- Problem statement -
Reproduce every line of the data below word for word, leaving out the pictures.

- The input -
*-*-*
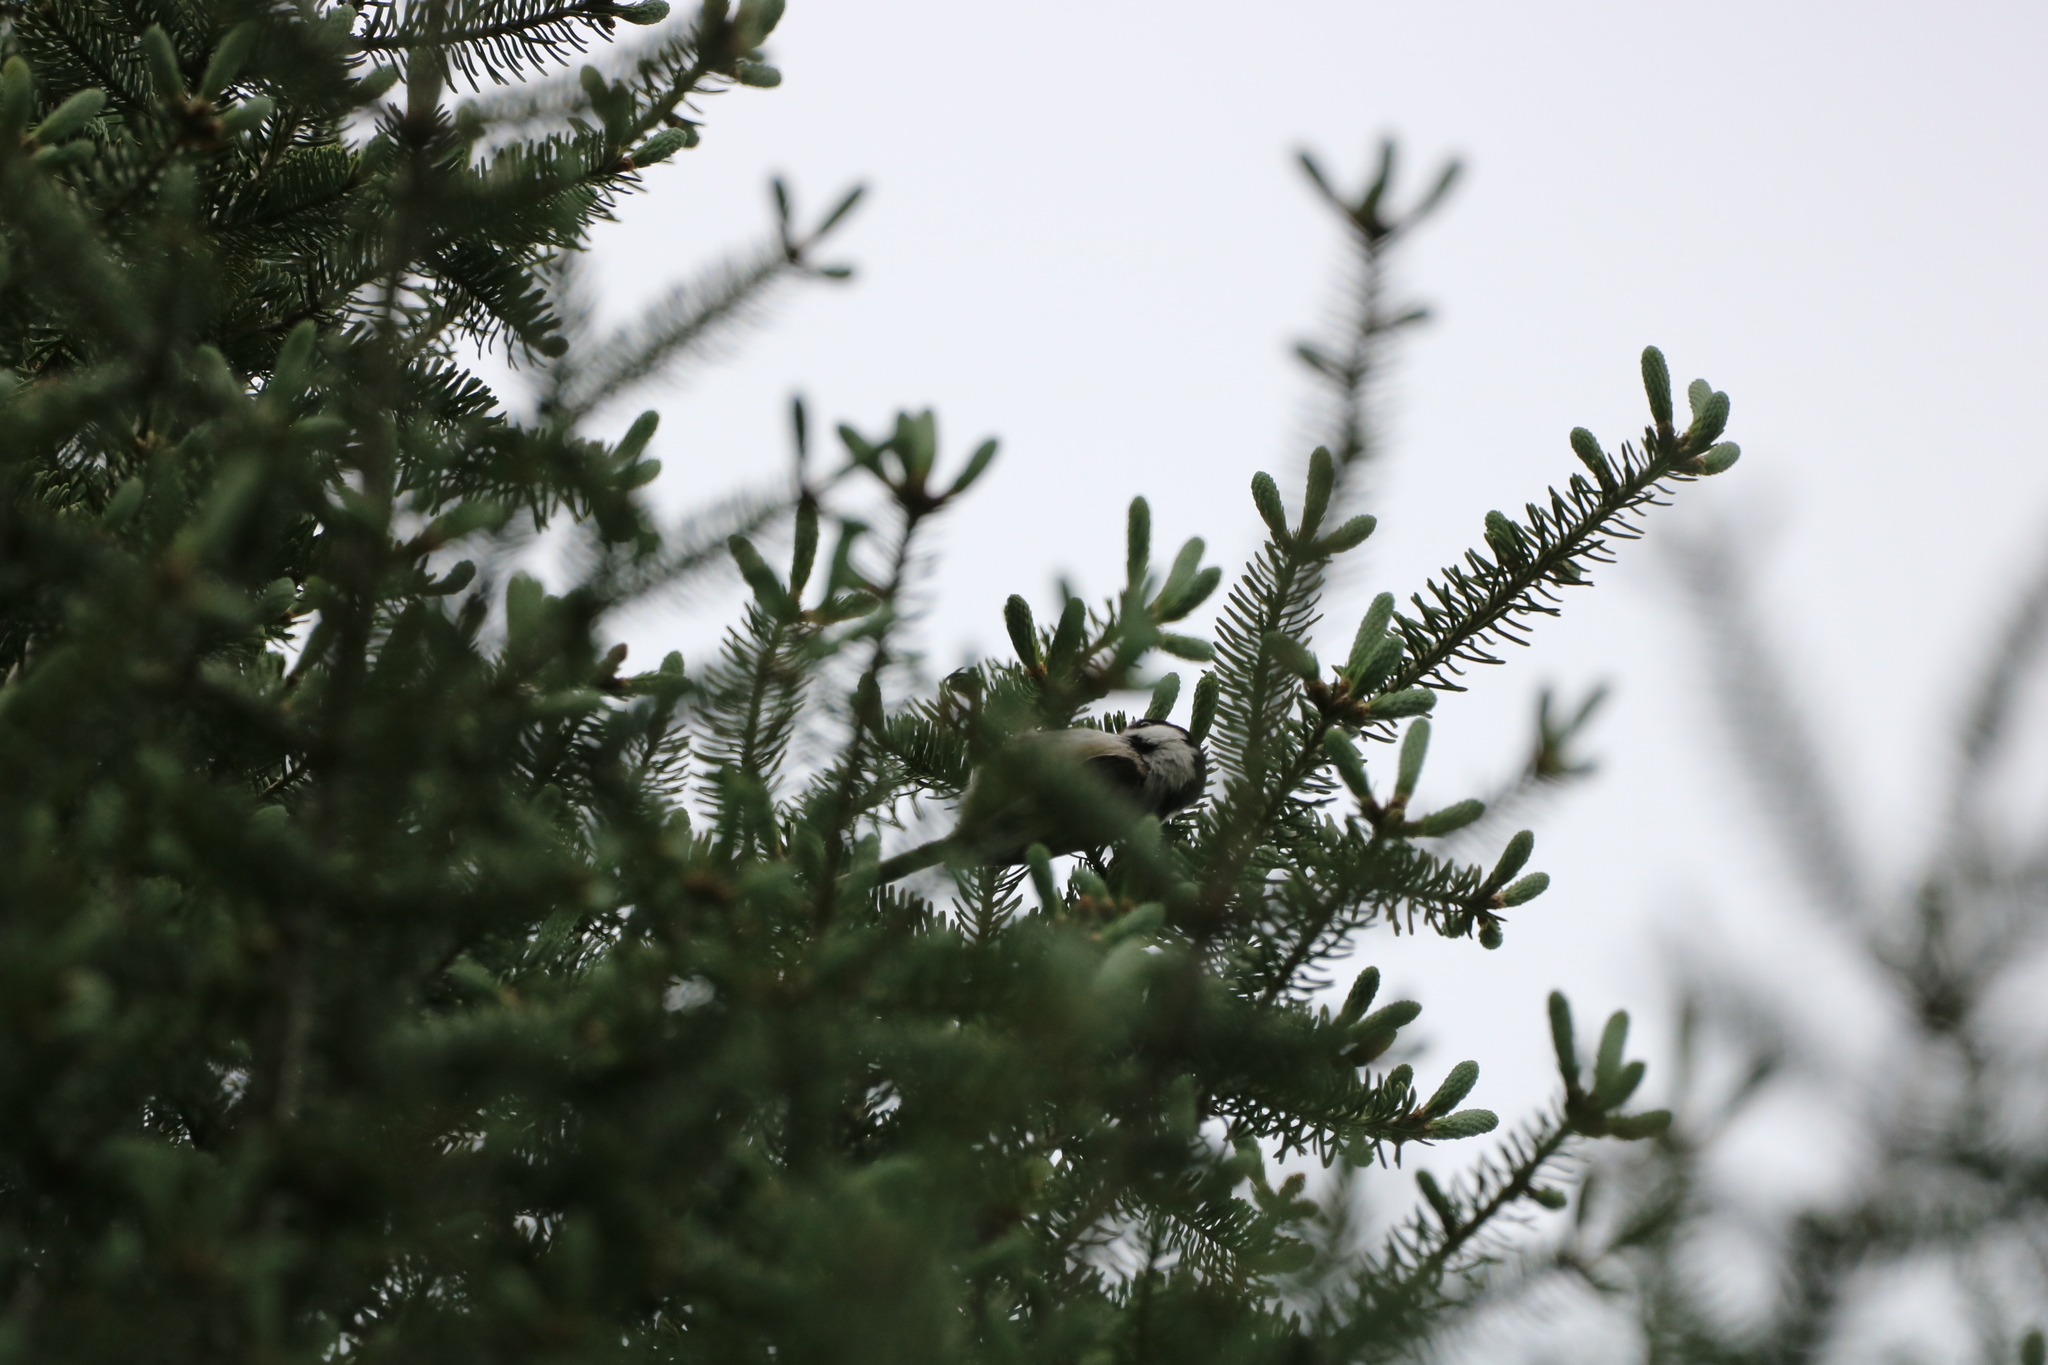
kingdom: Animalia
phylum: Chordata
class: Aves
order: Passeriformes
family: Paridae
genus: Poecile
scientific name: Poecile atricapillus
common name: Black-capped chickadee
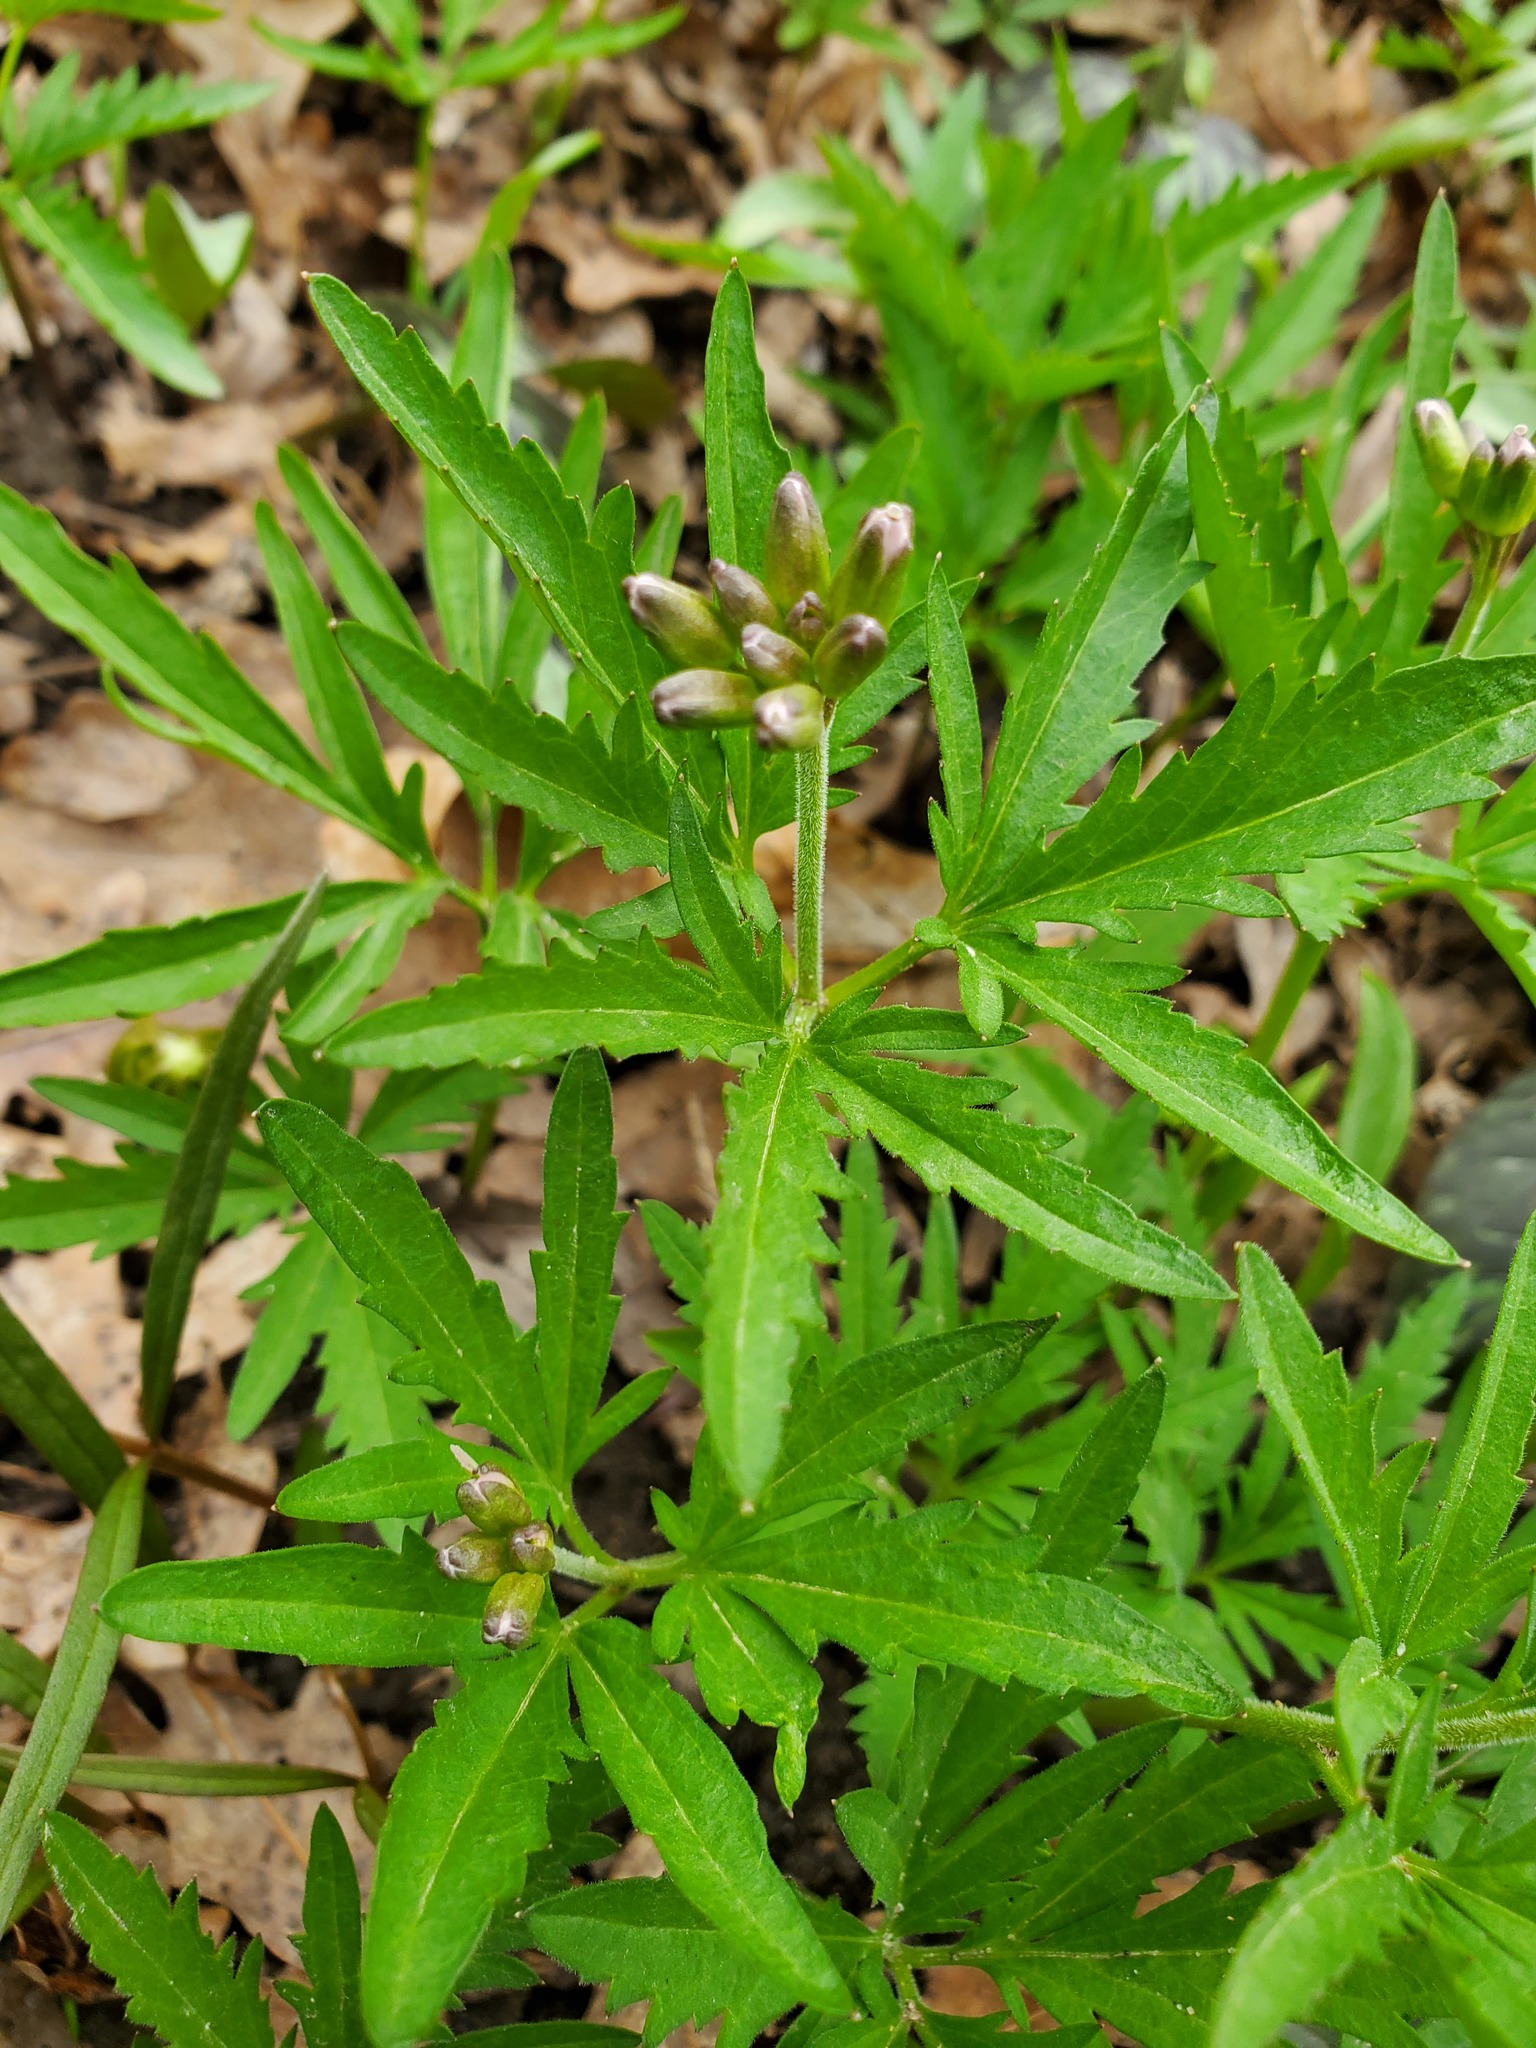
*-*-*
- Answer to the task -
kingdom: Animalia
phylum: Chordata
class: Aves
order: Passeriformes
family: Paridae
genus: Poecile
scientific name: Poecile atricapillus
common name: Black-capped chickadee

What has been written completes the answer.